So, has anyone had to tackle this phonomenon, should I whisk him off to Upton Park or Anfield, is it alrady too late?, which club would you recommend?  (He's 4 going on 5, cousin is 6).


----------



## Sunny (15 Apr 2011)

I think you still have time. If not, there are plenty of childless couples out there who would probably raise your son despite everything.


----------



## Firefly (15 Apr 2011)

Betsy Og said:


> While I'm not a big fan of that FOREIGN SPORT ...(spit)



And then....



Betsy Og said:


> In terms of clubs I could tolerate easier:
> 
> West Ham
> Newcastle
> ...




Seems like you know more that you're willing to admit


----------



## Betsy Og (15 Apr 2011)

I'm a "watch a game if its on" type, would rarely make it my business to see a game unless its Ireland in a significant match. Might look at The Premiership (still called that?) or Match of the Day but as I dont have a team I'm obsessed about it wouldnt be crucial to me. Never bothered getting Sky.

Sure you know yourself, if you didnt take some interest you'd have nothing having to say in about 50% of all-male conversations. I might ask how's such a fella going, to be told he transferred to Spain 2 years ago.


----------



## Deiseblue (15 Apr 2011)

What an appalling quandary !

Still , Chelsea with no silverware in sight may not be the most attractive team for impressionable children to pick as their team currently.

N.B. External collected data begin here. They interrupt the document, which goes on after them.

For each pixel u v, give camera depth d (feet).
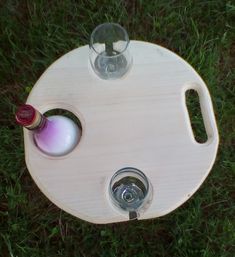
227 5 5.17
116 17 5.21
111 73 3.56
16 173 4.84
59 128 3.32
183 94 3.54
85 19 5.23
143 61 3.59
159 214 3.37
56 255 4.67
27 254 4.60
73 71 3.58
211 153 3.43
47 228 4.77
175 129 3.47
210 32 5.23
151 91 3.54
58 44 5.08
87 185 3.39
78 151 3.43
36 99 3.55
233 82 5.16
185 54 5.12
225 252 4.59
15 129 4.92
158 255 4.65
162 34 5.19
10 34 5.10
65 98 3.54
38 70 5.12
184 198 3.37
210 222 4.67
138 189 3.35
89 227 4.74
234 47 5.30
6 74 5.11
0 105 5.08
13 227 4.65
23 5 5.29
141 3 5.21
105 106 3.51
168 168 3.40
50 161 3.43
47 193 3.39
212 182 4.83
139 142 3.44
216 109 4.98
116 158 3.42
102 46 3.59
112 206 3.36
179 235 4.63
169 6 5.23
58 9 5.21
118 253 4.65
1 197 4.82
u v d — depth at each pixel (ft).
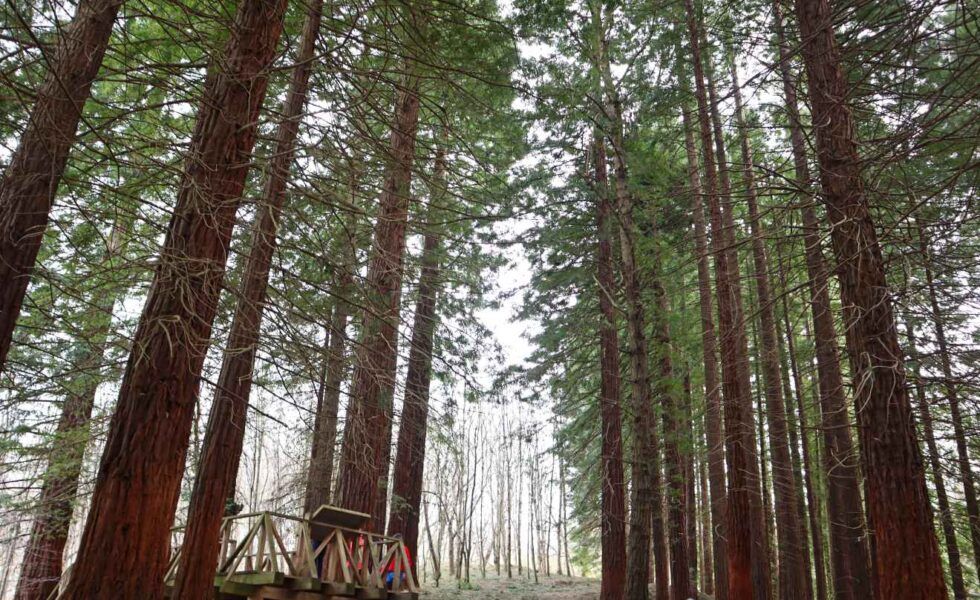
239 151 19.61
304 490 45.42
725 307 44.70
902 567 22.24
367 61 27.78
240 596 27.81
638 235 41.65
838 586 46.47
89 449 38.37
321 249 23.26
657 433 46.32
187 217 18.16
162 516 15.84
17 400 31.14
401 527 47.37
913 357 27.17
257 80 20.38
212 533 21.16
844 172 27.12
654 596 68.54
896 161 24.31
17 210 18.24
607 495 48.21
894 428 23.68
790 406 62.23
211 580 20.83
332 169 23.70
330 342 28.17
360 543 31.50
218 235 18.38
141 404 16.20
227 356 23.04
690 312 56.95
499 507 133.49
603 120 41.52
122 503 15.29
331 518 28.78
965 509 46.80
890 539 22.75
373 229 27.35
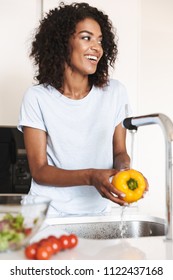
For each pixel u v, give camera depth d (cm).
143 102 279
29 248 78
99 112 145
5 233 79
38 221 80
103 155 145
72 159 142
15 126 219
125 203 111
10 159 218
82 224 131
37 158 138
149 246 89
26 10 220
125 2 240
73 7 142
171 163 94
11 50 218
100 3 235
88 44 136
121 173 111
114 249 86
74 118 142
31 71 220
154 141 274
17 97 219
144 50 280
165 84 283
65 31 139
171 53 285
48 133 141
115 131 152
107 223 135
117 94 151
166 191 95
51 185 132
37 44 152
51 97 142
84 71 138
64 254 82
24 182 219
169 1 285
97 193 144
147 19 281
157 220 133
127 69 240
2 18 217
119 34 239
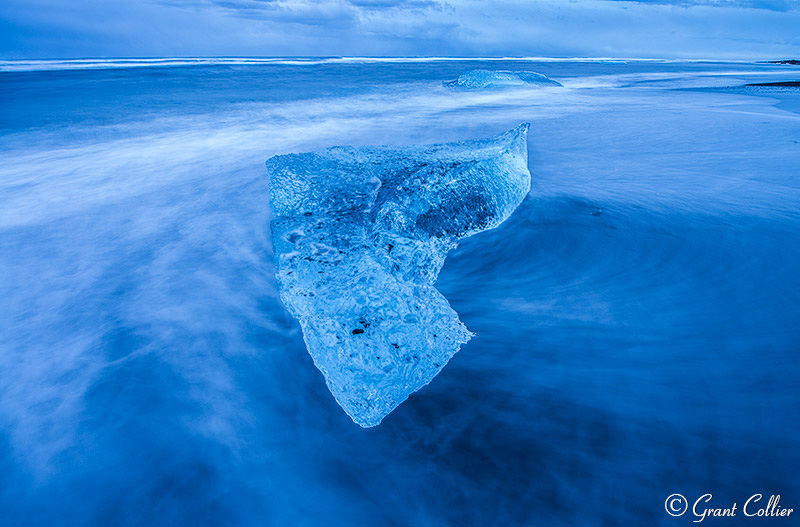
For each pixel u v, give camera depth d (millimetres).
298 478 1753
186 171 5555
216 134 7812
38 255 3488
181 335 2523
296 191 3596
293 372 2223
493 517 1569
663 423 1828
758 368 2064
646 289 2703
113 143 7141
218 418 2012
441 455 1779
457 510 1606
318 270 2643
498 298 2711
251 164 5836
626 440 1771
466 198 3439
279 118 9492
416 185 3275
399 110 10680
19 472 1812
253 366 2275
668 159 5352
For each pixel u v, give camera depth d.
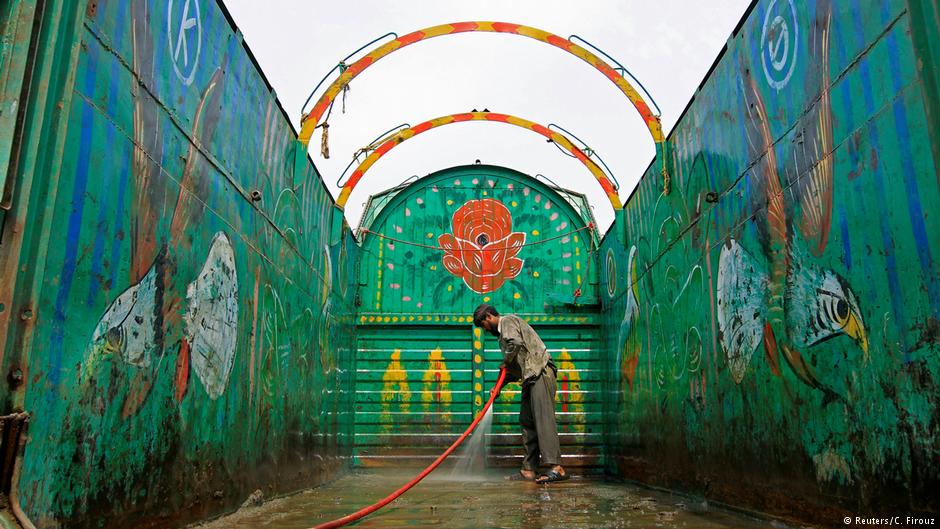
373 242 8.15
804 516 2.73
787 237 2.91
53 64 1.85
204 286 3.01
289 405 4.58
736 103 3.54
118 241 2.22
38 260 1.75
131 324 2.31
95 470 2.07
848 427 2.40
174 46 2.67
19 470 1.66
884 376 2.17
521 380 5.58
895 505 2.10
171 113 2.65
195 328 2.90
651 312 5.41
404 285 8.04
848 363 2.40
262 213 3.97
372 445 7.46
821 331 2.60
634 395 5.94
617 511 3.41
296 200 4.82
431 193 8.34
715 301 3.87
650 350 5.43
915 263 2.01
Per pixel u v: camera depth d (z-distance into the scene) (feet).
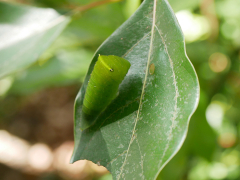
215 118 1.61
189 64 0.66
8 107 4.00
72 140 3.75
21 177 3.12
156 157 0.64
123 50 0.73
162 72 0.69
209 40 1.45
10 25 0.88
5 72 0.82
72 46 1.25
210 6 1.45
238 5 1.59
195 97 0.64
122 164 0.68
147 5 0.73
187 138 1.14
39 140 3.78
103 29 1.23
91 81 0.72
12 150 3.57
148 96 0.70
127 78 0.73
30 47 0.85
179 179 1.13
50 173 3.16
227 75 1.41
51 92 4.31
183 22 1.53
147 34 0.72
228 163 1.50
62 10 0.89
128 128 0.70
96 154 0.70
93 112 0.72
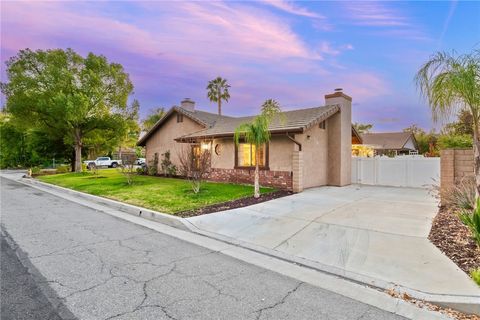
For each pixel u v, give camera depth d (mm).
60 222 6871
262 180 12688
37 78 20688
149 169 19844
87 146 28016
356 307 2996
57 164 33812
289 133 11273
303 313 2859
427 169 13078
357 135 16359
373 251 4582
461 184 6473
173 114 18938
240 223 6527
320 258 4441
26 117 21125
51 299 3086
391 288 3398
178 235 5836
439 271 3717
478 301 2922
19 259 4316
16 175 25062
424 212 7273
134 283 3518
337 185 13547
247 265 4227
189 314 2816
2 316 2738
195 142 16484
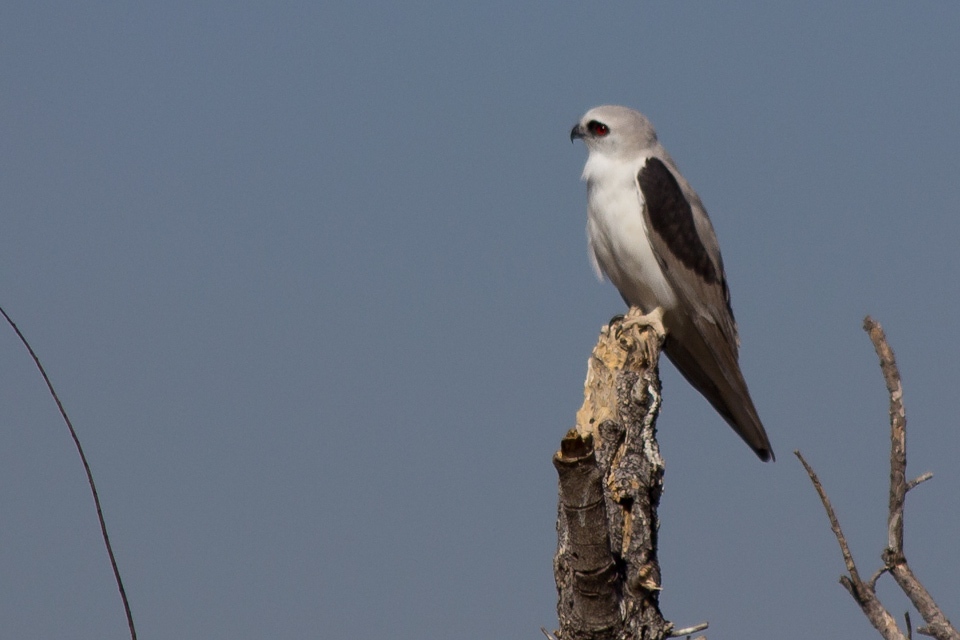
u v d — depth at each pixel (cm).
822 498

They will like Man. City be there or thereabouts in coming seasons but it's all so predictable isn't it ?

Give me the uncertainties of following Spurs anytime - it may be nerve shredding and wearing at times - but predictable never !

Have been to West Ham & QPR games in the past - grounds where fans are hugely involved & passionate about their team & football in general - a far cry from the rather antiseptic feel to bigger teams & stadia.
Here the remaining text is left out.